[Data Boundary: Start]

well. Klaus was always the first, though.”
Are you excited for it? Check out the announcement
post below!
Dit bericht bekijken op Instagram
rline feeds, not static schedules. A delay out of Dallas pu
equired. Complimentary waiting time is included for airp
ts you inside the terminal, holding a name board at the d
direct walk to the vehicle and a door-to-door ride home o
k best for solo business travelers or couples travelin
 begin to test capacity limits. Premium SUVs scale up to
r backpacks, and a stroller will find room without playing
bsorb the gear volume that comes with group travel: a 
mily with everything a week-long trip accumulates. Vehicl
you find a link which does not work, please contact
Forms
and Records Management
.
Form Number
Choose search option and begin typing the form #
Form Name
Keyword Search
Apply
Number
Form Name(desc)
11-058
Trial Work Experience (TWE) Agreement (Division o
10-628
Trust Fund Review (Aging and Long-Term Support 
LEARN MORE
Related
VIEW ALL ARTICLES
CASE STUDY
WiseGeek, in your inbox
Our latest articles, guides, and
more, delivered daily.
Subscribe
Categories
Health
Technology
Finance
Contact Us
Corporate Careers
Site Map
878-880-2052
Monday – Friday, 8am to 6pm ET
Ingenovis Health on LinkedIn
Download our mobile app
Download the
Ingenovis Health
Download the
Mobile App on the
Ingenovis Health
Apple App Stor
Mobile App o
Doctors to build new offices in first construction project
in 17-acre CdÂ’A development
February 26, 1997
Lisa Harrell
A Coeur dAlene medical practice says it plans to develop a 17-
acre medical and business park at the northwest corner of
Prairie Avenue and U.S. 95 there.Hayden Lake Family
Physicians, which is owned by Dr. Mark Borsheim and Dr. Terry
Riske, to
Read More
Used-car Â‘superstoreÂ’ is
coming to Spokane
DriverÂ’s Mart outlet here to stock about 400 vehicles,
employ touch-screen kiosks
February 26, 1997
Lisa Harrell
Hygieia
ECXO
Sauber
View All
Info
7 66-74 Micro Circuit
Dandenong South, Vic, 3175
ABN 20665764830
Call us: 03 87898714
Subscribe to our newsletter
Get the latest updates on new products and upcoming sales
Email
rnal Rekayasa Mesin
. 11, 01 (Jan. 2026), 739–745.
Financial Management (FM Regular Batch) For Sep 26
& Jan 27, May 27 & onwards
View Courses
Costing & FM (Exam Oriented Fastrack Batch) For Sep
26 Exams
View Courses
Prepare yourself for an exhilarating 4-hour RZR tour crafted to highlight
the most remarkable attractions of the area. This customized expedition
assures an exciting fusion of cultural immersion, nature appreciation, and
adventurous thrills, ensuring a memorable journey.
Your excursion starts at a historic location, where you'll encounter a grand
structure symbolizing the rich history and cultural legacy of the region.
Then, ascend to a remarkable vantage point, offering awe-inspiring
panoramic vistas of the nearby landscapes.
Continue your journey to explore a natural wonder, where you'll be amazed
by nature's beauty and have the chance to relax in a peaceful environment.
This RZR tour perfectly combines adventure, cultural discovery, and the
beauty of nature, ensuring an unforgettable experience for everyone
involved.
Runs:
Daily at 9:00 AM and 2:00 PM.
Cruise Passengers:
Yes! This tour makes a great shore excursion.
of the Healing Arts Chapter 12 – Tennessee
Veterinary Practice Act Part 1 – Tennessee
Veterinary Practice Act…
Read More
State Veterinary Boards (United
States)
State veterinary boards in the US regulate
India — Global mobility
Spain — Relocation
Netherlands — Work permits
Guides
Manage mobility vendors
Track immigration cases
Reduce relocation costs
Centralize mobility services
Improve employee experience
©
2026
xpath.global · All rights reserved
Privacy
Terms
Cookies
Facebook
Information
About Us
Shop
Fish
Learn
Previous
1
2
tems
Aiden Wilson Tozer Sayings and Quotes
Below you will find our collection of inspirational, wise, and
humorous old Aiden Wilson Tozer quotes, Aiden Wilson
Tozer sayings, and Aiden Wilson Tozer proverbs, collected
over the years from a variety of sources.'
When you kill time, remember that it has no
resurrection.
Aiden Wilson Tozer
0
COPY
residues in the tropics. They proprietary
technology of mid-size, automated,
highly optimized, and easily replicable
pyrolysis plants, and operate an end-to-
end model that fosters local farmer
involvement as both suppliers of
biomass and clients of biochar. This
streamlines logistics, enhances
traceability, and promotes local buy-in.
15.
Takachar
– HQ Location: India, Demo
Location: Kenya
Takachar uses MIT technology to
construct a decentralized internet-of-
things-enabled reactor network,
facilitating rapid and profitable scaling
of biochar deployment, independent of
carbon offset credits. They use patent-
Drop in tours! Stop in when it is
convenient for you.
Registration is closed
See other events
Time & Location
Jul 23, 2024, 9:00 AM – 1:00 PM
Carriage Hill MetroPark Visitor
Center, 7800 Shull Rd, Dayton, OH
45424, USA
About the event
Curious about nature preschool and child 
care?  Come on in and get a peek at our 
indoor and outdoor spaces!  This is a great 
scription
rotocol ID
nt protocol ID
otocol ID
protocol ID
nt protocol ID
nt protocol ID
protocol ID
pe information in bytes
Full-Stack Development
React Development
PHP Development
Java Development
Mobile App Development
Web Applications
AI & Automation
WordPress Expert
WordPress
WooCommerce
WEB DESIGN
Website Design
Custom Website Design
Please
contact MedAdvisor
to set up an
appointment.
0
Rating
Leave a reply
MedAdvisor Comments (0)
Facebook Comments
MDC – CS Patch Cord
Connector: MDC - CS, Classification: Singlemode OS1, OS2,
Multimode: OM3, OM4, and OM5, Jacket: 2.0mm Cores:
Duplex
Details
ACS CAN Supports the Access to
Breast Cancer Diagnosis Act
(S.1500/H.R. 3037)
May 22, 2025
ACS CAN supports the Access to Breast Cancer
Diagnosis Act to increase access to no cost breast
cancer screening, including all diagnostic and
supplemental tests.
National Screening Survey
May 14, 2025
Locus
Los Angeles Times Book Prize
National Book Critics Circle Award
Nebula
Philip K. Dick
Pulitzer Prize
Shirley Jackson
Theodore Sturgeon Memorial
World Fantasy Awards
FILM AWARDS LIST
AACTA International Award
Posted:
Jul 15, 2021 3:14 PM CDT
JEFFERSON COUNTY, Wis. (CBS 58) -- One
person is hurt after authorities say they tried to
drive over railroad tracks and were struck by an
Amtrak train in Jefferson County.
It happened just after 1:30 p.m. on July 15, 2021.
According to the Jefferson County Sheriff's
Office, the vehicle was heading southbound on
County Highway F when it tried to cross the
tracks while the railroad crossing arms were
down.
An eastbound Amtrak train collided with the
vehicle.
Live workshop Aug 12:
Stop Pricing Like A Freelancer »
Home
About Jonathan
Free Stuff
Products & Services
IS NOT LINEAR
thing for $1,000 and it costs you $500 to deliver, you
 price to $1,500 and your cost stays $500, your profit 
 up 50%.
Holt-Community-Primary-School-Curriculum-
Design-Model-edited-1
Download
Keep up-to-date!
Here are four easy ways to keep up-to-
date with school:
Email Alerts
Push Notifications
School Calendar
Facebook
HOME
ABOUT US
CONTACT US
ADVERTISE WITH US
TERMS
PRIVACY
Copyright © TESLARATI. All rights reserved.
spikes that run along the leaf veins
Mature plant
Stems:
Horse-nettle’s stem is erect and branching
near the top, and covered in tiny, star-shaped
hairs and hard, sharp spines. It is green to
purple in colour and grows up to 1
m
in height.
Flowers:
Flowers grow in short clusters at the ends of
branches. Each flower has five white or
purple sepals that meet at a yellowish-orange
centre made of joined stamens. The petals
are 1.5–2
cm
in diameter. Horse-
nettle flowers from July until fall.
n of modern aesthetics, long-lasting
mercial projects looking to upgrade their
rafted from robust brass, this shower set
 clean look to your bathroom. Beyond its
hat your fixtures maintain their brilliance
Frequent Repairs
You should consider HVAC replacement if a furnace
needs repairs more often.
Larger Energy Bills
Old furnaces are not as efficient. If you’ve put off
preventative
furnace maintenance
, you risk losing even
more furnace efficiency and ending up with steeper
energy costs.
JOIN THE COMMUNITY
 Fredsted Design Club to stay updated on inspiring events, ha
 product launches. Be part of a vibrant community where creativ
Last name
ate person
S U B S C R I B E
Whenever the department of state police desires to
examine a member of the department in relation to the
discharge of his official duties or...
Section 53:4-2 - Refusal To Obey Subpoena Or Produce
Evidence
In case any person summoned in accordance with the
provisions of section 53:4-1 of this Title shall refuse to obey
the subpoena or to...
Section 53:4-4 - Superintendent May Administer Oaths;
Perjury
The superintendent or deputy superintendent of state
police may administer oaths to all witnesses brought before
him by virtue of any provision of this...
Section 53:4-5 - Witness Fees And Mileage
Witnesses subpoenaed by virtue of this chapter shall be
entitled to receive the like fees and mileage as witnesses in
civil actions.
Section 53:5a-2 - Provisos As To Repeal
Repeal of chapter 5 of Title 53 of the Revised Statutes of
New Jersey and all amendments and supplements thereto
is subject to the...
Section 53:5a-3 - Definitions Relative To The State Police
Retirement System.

[Data Boundary: End]

◆ What the exercise asks:
Only the lines from the one containing "person is hurt" through the one containing "Here are four" are to be retyped, both boundary lines included, with no other material.

◆ Reply:
person is hurt after authorities say they tried to
drive over railroad tracks and were struck by an
Amtrak train in Jefferson County.
It happened just after 1:30 p.m. on July 15, 2021.
According to the Jefferson County Sheriff's
Office, the vehicle was heading southbound on
County Highway F when it tried to cross the
tracks while the railroad crossing arms were
down.
An eastbound Amtrak train collided with the
vehicle.
Live workshop Aug 12:
Stop Pricing Like A Freelancer »
Home
About Jonathan
Free Stuff
Products & Services
IS NOT LINEAR
thing for $1,000 and it costs you $500 to deliver, you
 price to $1,500 and your cost stays $500, your profit 
 up 50%.
Holt-Community-Primary-School-Curriculum-
Design-Model-edited-1
Download
Keep up-to-date!
Here are four easy ways to keep up-to-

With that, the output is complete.